**Exercise:**
After finding the line with "10. | Crew Briefing" in the entries below, retype exactly each line from there through the line with "14.1 | Championship", including that final line.

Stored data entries
▼
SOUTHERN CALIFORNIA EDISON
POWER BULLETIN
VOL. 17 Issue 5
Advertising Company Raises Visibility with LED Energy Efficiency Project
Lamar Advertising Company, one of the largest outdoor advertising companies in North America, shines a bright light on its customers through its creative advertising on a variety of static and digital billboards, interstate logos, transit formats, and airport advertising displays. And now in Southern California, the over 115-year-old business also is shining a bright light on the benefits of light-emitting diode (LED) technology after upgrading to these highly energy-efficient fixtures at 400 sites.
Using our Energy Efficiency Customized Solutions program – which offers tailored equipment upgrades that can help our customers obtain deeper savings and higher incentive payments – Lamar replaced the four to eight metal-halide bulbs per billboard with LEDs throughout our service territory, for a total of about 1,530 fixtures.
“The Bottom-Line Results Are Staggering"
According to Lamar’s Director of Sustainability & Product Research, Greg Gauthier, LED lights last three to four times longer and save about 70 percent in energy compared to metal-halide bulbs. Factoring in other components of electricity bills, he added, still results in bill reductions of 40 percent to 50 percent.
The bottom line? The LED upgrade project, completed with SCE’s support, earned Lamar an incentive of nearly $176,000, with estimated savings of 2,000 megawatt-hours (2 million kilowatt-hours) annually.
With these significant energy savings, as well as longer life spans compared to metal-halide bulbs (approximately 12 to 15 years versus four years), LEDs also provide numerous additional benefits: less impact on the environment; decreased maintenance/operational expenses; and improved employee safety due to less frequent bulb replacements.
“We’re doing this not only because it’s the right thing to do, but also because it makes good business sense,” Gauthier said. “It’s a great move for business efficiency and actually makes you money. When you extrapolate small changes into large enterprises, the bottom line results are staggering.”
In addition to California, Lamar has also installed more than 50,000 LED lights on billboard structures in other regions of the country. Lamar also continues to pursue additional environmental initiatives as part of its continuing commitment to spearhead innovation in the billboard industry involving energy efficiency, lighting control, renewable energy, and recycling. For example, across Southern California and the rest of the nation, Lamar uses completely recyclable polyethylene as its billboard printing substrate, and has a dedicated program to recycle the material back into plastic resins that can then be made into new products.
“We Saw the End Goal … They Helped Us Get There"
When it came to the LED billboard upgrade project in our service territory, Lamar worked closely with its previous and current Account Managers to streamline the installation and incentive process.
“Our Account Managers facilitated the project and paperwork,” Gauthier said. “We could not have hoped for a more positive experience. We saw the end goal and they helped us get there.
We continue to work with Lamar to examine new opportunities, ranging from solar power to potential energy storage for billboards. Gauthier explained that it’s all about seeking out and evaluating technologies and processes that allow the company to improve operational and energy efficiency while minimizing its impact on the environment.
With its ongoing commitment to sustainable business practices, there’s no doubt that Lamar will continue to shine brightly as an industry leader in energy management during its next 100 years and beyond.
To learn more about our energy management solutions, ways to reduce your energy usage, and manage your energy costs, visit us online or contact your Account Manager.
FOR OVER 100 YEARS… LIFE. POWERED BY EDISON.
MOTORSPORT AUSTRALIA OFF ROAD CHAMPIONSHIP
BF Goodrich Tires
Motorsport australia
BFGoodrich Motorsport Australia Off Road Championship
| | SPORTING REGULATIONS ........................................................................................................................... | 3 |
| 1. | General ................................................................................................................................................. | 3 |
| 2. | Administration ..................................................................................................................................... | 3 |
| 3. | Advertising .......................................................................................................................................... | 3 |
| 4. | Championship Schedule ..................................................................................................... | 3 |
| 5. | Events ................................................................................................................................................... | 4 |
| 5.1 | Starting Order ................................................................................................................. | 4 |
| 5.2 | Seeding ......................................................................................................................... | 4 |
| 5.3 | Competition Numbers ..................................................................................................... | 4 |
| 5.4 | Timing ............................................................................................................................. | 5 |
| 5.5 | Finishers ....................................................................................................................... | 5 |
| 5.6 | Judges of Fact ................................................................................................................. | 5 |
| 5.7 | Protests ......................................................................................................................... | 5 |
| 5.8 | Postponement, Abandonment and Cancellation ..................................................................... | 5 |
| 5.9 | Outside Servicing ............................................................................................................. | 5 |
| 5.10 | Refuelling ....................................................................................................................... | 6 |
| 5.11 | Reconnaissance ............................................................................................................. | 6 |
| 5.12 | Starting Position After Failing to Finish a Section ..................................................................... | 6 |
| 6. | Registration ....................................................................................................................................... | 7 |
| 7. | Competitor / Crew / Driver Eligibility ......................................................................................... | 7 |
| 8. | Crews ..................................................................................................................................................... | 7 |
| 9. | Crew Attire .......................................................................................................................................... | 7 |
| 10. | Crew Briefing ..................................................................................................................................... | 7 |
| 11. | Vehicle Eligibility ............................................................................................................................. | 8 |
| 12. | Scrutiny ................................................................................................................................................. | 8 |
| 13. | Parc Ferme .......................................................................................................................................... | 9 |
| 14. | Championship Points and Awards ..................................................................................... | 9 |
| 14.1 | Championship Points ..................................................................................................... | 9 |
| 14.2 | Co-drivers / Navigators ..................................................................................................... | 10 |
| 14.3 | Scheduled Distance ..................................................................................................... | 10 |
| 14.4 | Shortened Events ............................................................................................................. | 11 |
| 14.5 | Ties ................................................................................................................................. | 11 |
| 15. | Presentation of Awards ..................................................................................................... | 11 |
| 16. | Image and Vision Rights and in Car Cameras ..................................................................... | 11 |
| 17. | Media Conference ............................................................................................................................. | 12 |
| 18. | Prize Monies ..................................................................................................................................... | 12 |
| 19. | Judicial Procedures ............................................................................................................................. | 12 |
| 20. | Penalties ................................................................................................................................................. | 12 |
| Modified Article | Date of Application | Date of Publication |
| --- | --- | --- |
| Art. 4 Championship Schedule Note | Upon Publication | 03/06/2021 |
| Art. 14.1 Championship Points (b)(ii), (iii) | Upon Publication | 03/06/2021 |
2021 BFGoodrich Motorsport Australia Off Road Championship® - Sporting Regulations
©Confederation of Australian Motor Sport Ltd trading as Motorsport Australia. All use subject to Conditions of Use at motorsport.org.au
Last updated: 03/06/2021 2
▲
**Solution:**
| 10. | Crew Briefing ..................................................................................................................................... | 7 |
| 11. | Vehicle Eligibility ............................................................................................................................. | 8 |
| 12. | Scrutiny ................................................................................................................................................. | 8 |
| 13. | Parc Ferme .......................................................................................................................................... | 9 |
| 14. | Championship Points and Awards ..................................................................................... | 9 |
| 14.1 | Championship Points ..................................................................................................... | 9 |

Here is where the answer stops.